Saturday was my grandson’s birthday, son of my son. Today is my grandson’s birthday, son of my daughter. The son and daughter are one year apart in age, like my grandsons. In a few days, it’s my brother’s birthday, and a few days after that is a birthday for another daughter and then a few days later is a birthday for my granddaughter. Oh, and my cousin’s birthday is stuck in the middle of all the rest.
Six family birthdays packed into a few weeks’ time has me thinking way too much about age, ages, aging. As I remember the new age of each celebrant, and realize how fast they are advancing in years, I selfishly look in the mirror and shake my head. Staring back at me is a young frowning boy saying, “What the hell happened?”
I catch my self thinking and talking about ancient history way too much.
I silently ask my late father’s forgiveness for sometimes ignoring his long-winded glorious stories of past adventures. I am my father and while I’m alive, I am issuing advance forgiveness of my kids for rightfully ignoring my long-winded not so glorious stories of past adventures.
I’m sorry, but at a certain age, sometime after those damn AARP cards start inundating your mail box, the past is lot more fun to relive than looking forward or staying put.
My high school buddies and I re-tell, re-live and reconstruct the same stories over and over year after year. I love it! It never grows old or boring. Besides, we change and add more excitement every time we tell those stories.
“As we age, the mystery of TIME more and more dominates the mind. We live less in the present, which no longer has the solidity that it had in youth; less in the future, for the future every day narrows its span. The abiding things lie in the past, and the mind busies itself with what Henry James has called ‘the irresistible reconstruction, to the all too baffled vision, of irrevocable presences and absences, the conscious, shining, mocking void, sad somehow with excess of serenity.”
—John Buchan, Lord Tweedsmuir, Pilgrim’s Way: An Essay in Recollection
Truthfully, nobody wants to get old and die but the getting old part isn’t so bad. For me, I can’t think of a happier, more content time ever.

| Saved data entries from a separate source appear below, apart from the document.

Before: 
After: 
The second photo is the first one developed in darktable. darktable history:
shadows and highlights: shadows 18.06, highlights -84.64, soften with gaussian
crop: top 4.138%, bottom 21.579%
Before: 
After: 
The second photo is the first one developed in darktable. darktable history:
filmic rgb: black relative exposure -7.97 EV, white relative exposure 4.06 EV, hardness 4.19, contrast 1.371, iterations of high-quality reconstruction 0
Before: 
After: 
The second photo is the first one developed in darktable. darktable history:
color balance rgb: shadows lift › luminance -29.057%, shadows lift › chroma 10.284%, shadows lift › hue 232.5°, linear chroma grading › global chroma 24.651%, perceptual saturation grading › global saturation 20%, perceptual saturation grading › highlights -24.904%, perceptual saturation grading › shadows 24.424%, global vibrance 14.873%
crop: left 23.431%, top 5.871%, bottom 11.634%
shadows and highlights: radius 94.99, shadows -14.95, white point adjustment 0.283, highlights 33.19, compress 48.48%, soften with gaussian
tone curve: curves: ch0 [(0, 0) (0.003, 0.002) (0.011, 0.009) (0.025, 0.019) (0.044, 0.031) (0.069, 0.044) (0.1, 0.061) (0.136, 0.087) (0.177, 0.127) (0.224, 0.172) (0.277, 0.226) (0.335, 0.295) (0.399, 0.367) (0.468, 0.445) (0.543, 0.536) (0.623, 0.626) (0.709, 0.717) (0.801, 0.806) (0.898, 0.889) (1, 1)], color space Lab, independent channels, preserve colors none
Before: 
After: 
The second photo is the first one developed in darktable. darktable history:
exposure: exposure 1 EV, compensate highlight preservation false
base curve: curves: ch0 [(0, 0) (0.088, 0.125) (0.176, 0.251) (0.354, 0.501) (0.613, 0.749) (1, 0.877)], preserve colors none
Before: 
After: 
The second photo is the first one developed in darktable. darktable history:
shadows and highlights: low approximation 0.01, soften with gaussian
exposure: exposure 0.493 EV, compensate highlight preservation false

Just a few months ago, these very wise words were uttered: “Remembering that I’ll be dead soon is the most important tool I’ve ever encountered to help me make the big choices in life. Because almost everything – all external expectations, all pride, all fear of embarrassment or failure – these things just fall away in the face of death, leaving only what is truly important. Remembering that you are going to die is the best way I know to avoid the trap of thinking you have something to lose. You are already naked. There is no reason not to follow your heart.”